Exercise requirements
In the projectile motion text below, what are all the step headings in the worked answer?
── Document text ──
Question

A projectile is thrown at an angle $\theta$ from the horizontal with velocity 'u' under the gravitation field of the earth. Derive expressions for its:

a)Time of its flight

b)Height

c)Horizontal Range

Answer 1

$\text{Step 1: Time of flight calculation [Refer Fig.]}$

For calculation of time of flight, we always apply equations of motion in vertical direction.

Since vertical acceleration $g$ is constant, therefore applying equation of motion in $y$ direction

Motion from O to B:

$S_y=$ Total displacement in $y=0$; $u_y=u\sin \theta ;a_y=-g$

$S_y=u_{y}t+\frac{1}{2}{a}_y{t}^2$

$\Rightarrow$ $0=u\sin \theta t-\frac{1}{2}g{t}^2$

$\Rightarrow$ $t=\frac{2u\sin \theta }{g}$

$\text{Step 2: Horizontal range in x direction}$

$u_x=u\cos \theta ;a_x=0;s_x=R$

Since acceleration is zero in $x$ direction

So, $S_x=u_{x}t$

$\Rightarrow$ $R=u\cos \theta \times \frac{2u\sin \theta }{g}$

$\Rightarrow$ $R=\frac{u^2\sin 2\theta }{g}$

$\text{Step 3: Maximum height}$

From Figure, at maximum height only horizontal component of velocity is present, vertical component becomes zero,

So, Applying $e{q}^n$ of motion in $y$ direction between $OA$

$u_y=u\sin \theta ;v_y=0,a_y=-g$, $s_y=H$

$v_y^2-u_y^2=2a_y{s}_y$

$\Rightarrow$ $0^2-(u\sin \theta {)}^2=-2gH$

$\Rightarrow$ $H=\frac{u^2{\sin }^2\theta }{2g}$
───
── Material provided ──
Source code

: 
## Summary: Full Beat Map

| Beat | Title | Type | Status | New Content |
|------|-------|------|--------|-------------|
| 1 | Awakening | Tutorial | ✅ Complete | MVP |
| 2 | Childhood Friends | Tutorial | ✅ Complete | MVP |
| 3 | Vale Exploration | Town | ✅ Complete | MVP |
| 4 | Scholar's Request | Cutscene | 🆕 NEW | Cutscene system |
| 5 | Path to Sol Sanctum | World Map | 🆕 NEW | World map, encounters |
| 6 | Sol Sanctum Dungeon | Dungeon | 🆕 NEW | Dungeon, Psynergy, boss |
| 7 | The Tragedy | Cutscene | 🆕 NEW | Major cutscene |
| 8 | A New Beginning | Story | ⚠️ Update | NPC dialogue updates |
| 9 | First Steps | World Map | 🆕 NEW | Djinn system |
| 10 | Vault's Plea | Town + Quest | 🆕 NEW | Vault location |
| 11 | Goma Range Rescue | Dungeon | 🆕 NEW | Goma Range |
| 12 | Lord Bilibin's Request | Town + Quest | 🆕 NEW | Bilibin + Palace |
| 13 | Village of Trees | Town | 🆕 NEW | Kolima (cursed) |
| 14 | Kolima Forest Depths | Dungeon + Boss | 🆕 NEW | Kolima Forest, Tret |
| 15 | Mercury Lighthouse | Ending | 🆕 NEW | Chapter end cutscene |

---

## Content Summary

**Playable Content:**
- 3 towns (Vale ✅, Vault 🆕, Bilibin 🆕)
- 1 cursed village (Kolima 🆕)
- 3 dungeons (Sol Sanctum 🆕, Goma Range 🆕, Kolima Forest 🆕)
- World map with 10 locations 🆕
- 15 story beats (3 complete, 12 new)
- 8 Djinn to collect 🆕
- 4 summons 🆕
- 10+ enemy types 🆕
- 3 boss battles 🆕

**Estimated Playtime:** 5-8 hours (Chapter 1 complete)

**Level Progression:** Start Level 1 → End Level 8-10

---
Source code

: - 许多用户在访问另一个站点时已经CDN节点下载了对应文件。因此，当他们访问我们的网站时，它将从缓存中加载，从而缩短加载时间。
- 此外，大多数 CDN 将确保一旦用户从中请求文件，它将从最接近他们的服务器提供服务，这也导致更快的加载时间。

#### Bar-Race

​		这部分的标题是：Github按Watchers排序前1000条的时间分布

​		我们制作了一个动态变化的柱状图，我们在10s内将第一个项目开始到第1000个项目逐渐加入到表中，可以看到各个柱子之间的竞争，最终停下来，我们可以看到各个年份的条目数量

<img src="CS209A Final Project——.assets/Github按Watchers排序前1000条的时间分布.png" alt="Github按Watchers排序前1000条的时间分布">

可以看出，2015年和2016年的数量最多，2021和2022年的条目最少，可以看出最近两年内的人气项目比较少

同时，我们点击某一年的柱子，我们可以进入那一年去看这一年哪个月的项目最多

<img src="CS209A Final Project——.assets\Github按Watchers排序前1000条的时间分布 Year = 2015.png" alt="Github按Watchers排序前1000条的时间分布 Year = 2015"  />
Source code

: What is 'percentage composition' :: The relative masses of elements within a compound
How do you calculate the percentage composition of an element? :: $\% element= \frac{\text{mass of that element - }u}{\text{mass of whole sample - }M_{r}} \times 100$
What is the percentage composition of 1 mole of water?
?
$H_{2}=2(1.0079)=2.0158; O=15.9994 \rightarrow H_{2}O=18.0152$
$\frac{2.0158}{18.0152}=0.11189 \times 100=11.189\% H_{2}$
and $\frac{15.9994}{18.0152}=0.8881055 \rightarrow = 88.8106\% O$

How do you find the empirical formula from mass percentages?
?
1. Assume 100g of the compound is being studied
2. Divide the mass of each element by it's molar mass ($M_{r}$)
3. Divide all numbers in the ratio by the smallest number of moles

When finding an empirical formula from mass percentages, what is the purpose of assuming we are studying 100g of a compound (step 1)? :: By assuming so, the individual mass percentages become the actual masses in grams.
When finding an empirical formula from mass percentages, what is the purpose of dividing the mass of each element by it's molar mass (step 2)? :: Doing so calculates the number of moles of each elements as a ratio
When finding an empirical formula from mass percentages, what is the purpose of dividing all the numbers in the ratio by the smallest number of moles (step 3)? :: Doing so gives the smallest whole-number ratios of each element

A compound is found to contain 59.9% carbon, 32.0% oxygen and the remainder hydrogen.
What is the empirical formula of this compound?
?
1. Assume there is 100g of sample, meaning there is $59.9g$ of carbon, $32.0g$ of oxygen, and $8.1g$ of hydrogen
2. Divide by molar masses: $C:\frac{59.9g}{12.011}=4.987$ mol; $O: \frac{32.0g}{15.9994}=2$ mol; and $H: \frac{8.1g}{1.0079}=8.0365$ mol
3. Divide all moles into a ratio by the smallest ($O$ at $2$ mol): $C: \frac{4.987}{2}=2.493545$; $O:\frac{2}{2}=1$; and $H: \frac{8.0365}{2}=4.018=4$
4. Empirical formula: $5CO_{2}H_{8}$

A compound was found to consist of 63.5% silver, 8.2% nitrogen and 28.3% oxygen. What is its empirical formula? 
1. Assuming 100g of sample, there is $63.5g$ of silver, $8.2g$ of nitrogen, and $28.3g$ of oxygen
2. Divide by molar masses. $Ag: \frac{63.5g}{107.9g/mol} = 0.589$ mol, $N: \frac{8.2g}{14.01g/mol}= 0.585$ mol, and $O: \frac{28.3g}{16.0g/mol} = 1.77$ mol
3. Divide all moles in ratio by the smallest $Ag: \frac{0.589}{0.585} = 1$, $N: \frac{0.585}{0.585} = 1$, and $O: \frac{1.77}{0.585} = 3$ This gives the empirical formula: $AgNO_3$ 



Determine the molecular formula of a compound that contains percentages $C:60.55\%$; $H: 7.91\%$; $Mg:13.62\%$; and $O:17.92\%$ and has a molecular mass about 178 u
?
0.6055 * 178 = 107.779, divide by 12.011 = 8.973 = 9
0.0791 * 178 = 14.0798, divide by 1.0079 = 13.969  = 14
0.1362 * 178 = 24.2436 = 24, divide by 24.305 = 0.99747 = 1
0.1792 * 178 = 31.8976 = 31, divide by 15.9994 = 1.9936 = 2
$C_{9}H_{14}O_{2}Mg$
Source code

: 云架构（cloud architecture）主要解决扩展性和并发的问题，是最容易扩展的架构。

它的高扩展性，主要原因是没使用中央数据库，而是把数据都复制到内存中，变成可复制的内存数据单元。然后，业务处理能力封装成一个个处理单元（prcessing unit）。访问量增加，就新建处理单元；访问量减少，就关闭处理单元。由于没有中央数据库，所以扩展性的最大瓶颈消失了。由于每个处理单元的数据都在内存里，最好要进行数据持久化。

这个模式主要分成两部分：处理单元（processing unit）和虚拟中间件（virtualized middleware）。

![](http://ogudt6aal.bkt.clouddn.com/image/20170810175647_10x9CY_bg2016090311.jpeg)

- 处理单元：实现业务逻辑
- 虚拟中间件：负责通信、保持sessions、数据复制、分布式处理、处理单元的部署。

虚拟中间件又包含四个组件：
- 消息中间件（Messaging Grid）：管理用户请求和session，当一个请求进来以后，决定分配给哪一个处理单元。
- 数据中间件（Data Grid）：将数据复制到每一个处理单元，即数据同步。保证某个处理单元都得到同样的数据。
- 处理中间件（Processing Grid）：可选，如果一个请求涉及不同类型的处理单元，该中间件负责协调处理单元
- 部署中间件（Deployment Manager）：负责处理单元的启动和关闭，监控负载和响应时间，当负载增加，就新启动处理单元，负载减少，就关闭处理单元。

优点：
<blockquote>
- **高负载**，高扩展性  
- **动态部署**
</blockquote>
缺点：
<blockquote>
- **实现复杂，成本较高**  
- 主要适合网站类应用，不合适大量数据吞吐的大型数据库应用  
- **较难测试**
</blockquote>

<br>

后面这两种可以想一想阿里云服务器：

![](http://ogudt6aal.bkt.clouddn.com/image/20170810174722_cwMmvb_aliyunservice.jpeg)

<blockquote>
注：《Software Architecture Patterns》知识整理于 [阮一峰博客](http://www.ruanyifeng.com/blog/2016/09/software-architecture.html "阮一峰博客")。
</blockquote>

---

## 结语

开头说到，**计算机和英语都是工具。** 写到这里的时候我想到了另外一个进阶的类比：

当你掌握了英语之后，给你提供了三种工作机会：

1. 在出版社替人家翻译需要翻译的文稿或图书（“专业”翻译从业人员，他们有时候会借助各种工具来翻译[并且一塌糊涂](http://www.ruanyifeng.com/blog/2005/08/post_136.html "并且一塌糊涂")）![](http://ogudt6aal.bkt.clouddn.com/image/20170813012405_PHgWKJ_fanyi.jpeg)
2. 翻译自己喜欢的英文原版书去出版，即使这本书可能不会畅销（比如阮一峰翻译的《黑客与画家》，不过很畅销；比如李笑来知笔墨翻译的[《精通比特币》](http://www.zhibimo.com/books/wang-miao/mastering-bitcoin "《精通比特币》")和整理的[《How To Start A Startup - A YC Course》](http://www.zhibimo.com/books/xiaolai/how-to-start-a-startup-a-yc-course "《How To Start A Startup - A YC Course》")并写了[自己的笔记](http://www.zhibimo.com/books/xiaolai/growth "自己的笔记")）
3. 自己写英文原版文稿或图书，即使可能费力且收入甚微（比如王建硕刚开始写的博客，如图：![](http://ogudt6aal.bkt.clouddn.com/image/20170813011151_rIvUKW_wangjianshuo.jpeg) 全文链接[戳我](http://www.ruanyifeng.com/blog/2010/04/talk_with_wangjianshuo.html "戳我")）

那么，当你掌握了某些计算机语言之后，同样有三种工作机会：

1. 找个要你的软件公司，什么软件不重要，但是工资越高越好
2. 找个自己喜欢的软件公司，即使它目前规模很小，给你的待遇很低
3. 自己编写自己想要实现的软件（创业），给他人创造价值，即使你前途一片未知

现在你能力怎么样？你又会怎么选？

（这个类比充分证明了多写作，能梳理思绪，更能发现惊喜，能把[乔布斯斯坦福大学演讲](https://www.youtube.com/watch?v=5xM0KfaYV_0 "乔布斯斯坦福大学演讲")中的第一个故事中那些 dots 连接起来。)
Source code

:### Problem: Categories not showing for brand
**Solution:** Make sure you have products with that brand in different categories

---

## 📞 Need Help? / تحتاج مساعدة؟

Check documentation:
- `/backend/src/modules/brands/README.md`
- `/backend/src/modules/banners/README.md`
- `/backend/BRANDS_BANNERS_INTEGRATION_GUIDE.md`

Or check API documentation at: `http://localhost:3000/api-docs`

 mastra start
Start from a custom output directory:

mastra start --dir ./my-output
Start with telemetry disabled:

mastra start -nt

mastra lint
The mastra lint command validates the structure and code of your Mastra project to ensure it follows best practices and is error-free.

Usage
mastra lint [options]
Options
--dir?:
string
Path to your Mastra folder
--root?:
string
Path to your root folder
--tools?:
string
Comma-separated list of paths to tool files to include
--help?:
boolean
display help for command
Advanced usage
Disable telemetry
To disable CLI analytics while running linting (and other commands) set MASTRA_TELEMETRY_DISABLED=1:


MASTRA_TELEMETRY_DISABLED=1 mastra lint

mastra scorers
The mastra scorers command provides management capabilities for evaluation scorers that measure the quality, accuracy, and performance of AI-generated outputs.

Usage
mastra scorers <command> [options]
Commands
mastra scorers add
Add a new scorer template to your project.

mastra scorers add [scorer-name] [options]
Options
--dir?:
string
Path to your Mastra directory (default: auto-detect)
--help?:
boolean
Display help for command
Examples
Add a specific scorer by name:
───
Task output
Step 1: Time of flight calculation [Refer Fig.]
Step 2: Horizontal range in x direction
Step 3: Maximum height